Was round at my sisters earlier for a catchup & she had this on the TV, so I watched it right the way through & it's an alright show (wouldn't normally watch it but as it was on I just did), it is a little better than 'Blind Date' with Cilla Black.

Paddy McGuinness is quite a funny guy & takes the pee out of some of the girls (light heartedly.)

But gee this woman who is 1 of the 30 potential 'dates' is hot as feck! Her name is Heidi - she is probably the oldest woman on the show...MILF (the rest are slappers IMO)   but feck she's stunning!! :argie:


----------



## s2kpaul (Jul 27, 2006)

ulriki johnson, you been drinking one to many beers lol


----------



## VW Golf-Fan (Aug 3, 2010)

s2kpaul said:


> ulriki johnson, you been drinking one to many beers lol


:lol: :lol:

Funnily enough McGuinness did comment to her that she looked like Ulrika Jonsson! 

But seriously it aint Ulrika - just her doppleganger!


----------



## beanheadblue (Oct 26, 2010)

You should go on there mate and try get her on a date HA HA


----------



## Warwickshire Detailer (Oct 11, 2009)

s2kpaul said:


> ulriki johnson, you been drinking one to many beers lol


+1 :lol:


----------



## Nickos (Apr 27, 2006)

Warwickshire Detailer said:


> +1 :lol:


+2


----------



## VW Golf-Fan (Aug 3, 2010)

beanheadblue said:


> You should go on there mate and try get her on a date HA HA


:lol:

I might try and go on there like you say mate (it'd be a laugh), there's at least 2 MILF's there (the other was called Nicky) so they'd be the last 2 with the lights on before I choose which one I'm picking..which would be Heidi! 

:thumb:


----------



## Summit Detailing (Oct 9, 2006)

I'll confess to having watched this too

It's actually ok, in a lighthearted/slightly trashy sort of way.
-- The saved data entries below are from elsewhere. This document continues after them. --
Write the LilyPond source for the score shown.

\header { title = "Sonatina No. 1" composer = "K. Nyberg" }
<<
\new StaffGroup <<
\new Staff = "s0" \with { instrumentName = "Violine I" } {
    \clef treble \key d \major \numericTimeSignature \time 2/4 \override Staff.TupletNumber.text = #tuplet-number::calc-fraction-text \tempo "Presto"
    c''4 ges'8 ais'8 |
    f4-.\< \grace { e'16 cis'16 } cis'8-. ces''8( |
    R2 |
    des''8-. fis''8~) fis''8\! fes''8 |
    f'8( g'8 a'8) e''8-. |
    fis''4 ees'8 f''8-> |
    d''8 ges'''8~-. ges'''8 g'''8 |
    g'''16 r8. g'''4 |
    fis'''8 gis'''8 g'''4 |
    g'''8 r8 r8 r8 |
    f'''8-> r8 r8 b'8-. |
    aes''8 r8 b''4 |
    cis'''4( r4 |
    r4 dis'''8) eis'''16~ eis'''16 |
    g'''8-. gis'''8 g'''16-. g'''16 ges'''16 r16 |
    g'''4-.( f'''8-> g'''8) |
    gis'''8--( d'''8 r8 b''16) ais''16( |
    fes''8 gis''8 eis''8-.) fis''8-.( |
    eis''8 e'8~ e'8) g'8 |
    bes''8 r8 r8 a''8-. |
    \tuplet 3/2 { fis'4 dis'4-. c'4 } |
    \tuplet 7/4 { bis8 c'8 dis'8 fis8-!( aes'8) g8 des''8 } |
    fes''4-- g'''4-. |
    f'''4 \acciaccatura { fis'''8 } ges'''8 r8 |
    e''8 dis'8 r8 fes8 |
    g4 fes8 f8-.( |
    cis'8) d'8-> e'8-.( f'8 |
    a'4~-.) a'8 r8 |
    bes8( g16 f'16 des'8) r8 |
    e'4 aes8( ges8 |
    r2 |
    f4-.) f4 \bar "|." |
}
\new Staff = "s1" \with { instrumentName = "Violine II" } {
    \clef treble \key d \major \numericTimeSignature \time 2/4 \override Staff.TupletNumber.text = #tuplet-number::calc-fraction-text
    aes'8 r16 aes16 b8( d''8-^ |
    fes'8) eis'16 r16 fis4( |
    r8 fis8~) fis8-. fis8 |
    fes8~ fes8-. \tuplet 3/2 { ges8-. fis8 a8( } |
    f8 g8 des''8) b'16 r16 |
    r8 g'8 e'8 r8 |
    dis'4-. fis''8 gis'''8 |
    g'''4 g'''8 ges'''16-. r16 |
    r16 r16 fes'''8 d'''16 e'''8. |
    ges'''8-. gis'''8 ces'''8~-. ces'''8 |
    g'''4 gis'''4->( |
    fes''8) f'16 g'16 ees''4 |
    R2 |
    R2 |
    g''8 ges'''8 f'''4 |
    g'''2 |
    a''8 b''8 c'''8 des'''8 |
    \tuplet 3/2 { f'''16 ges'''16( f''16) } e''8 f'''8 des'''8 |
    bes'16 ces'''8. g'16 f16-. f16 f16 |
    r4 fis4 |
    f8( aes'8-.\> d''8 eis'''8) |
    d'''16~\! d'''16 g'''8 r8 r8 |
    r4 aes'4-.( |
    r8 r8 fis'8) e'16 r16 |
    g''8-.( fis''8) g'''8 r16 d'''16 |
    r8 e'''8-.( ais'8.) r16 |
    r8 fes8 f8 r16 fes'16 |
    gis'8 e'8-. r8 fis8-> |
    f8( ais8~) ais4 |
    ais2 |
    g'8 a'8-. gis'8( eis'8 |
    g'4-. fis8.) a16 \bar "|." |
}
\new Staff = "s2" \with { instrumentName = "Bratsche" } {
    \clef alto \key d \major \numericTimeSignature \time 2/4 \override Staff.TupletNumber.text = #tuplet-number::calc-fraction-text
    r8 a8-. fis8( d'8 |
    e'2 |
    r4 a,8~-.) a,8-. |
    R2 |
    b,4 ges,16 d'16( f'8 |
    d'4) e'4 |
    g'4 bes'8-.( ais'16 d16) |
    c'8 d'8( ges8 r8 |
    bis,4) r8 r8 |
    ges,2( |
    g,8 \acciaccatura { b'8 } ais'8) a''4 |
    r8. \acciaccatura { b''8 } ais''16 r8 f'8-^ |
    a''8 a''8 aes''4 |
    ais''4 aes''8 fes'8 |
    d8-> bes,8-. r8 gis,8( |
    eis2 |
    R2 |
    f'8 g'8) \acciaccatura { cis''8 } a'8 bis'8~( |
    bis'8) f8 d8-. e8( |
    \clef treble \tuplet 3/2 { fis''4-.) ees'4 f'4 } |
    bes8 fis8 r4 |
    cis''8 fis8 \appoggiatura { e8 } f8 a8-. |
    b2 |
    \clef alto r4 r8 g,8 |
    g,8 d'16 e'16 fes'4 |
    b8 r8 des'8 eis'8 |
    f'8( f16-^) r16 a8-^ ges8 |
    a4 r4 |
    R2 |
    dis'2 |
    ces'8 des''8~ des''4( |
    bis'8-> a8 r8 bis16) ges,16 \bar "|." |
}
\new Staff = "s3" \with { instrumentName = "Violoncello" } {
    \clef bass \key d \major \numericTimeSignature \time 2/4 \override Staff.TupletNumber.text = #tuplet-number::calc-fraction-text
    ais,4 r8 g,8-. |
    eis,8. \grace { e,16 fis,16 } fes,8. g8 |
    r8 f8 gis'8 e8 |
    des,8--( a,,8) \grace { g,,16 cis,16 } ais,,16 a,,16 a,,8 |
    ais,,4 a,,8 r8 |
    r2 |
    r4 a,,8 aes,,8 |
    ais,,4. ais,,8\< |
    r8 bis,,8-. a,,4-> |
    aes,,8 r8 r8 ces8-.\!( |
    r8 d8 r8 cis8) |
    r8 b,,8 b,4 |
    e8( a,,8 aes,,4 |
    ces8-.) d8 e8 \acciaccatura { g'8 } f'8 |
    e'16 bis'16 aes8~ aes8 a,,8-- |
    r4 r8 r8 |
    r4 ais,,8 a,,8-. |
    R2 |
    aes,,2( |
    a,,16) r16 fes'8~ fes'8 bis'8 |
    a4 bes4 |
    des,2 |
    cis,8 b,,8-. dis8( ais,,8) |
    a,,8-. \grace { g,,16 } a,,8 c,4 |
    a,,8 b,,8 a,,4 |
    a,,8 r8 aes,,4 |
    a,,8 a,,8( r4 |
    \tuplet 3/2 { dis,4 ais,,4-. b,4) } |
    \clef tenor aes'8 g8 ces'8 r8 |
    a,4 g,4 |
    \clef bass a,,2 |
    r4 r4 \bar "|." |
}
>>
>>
It wouldn't be the same show if it wasn't for Paddy.


----------



## VW Golf-Fan (Aug 3, 2010)

Agreed Chris, Paddy steals the show tbh! :lol:


----------



## silverback (Jun 18, 2008)

Corsa D-Driver said:


>


----------



## ben330 (Aug 8, 2010)

LET THE BANNANA.........SEEEE THE SPLIT!!:lol::lol:


----------



## VW Golf-Fan (Aug 3, 2010)

Let the banger see the mash!! :lol: :lol:


----------